(Beginning of Supplied data)

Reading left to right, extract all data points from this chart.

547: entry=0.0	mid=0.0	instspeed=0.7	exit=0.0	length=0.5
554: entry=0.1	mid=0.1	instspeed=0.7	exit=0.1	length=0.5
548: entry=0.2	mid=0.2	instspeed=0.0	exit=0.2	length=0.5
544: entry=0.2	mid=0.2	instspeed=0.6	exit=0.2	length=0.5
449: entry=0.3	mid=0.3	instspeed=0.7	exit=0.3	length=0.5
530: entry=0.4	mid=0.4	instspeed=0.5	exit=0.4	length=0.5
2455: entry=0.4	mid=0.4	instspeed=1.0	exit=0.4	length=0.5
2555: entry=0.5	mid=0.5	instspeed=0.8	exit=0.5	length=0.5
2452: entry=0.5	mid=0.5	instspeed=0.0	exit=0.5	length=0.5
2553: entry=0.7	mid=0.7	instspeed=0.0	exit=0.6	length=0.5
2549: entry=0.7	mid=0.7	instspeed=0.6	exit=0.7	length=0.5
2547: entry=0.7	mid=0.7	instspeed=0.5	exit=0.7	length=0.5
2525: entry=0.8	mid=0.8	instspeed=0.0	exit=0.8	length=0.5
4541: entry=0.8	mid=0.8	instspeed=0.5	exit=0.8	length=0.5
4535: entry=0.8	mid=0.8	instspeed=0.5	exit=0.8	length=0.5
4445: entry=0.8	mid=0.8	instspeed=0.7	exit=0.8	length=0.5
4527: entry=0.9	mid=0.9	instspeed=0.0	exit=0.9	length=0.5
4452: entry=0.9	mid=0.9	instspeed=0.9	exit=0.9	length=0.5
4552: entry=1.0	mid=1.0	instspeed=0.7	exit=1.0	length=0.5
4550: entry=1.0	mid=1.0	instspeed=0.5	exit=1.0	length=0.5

(End of Supplied data)

▶ **Required work**: Show every line from the rows above that contains the word "chart".

▶ **Solution**:
Reading left to right, extract all data points from this chart.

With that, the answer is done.